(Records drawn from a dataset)
== Segment start ==

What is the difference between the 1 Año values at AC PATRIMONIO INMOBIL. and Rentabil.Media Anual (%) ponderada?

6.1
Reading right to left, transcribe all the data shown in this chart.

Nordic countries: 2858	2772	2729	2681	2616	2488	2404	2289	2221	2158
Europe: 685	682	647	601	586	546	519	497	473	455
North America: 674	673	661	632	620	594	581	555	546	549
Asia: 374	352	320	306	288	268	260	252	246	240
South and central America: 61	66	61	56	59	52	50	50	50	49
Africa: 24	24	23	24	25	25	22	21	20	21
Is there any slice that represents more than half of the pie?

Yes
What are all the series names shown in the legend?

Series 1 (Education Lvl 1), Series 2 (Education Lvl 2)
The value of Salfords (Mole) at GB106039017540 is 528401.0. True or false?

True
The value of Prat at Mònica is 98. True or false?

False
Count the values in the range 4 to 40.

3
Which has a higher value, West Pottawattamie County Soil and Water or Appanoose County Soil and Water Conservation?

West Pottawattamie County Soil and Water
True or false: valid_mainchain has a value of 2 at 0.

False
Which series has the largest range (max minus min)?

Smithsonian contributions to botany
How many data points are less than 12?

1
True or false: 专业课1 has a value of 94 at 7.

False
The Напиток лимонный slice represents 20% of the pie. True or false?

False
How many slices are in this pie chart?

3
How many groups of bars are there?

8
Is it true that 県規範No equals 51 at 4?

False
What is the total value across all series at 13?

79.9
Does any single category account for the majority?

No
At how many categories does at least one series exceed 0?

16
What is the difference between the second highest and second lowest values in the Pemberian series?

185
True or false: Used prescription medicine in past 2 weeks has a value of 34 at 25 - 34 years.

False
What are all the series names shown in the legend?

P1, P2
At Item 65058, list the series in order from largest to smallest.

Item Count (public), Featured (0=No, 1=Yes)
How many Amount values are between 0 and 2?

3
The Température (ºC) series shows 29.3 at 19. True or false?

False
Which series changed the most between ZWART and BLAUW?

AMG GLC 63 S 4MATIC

== Segment end ==

Problem statement: Rewrite every item with "pie" changed to "circle", leaving everything else the same.

Reply to the task:
What is the difference between the 1 Año values at AC PATRIMONIO INMOBIL. and Rentabil.Media Anual (%) ponderada?

6.1
Reading right to left, transcribe all the data shown in this chart.

Nordic countries: 2858	2772	2729	2681	2616	2488	2404	2289	2221	2158
Europe: 685	682	647	601	586	546	519	497	473	455
North America: 674	673	661	632	620	594	581	555	546	549
Asia: 374	352	320	306	288	268	260	252	246	240
South and central America: 61	66	61	56	59	52	50	50	50	49
Africa: 24	24	23	24	25	25	22	21	20	21
Is there any slice that represents more than half of the circle?

Yes
What are all the series names shown in the legend?

Series 1 (Education Lvl 1), Series 2 (Education Lvl 2)
The value of Salfords (Mole) at GB106039017540 is 528401.0. True or false?

True
The value of Prat at Mònica is 98. True or false?

False
Count the values in the range 4 to 40.

3
Which has a higher value, West Pottawattamie County Soil and Water or Appanoose County Soil and Water Conservation?

West Pottawattamie County Soil and Water
True or false: valid_mainchain has a value of 2 at 0.

False
Which series has the largest range (max minus min)?

Smithsonian contributions to botany
How many data points are less than 12?

1
True or false: 专业课1 has a value of 94 at 7.

False
The Напиток лимонный slice represents 20% of the circle. True or false?

False
How many slices are in this circle chart?

3
How many groups of bars are there?

8
Is it true that 県規範No equals 51 at 4?

False
What is the total value across all series at 13?

79.9
Does any single category account for the majority?

No
At how many categories does at least one series exceed 0?

16
What is the difference between the second highest and second lowest values in the Pemberian series?

185
True or false: Used prescription medicine in past 2 weeks has a value of 34 at 25 - 34 years.

False
What are all the series names shown in the legend?

P1, P2
At Item 65058, list the series in order from largest to smallest.

Item Count (public), Featured (0=No, 1=Yes)
How many Amount values are between 0 and 2?

3
The Température (ºC) series shows 29.3 at 19. True or false?

False
Which series changed the most between ZWART and BLAUW?

AMG GLC 63 S 4MATIC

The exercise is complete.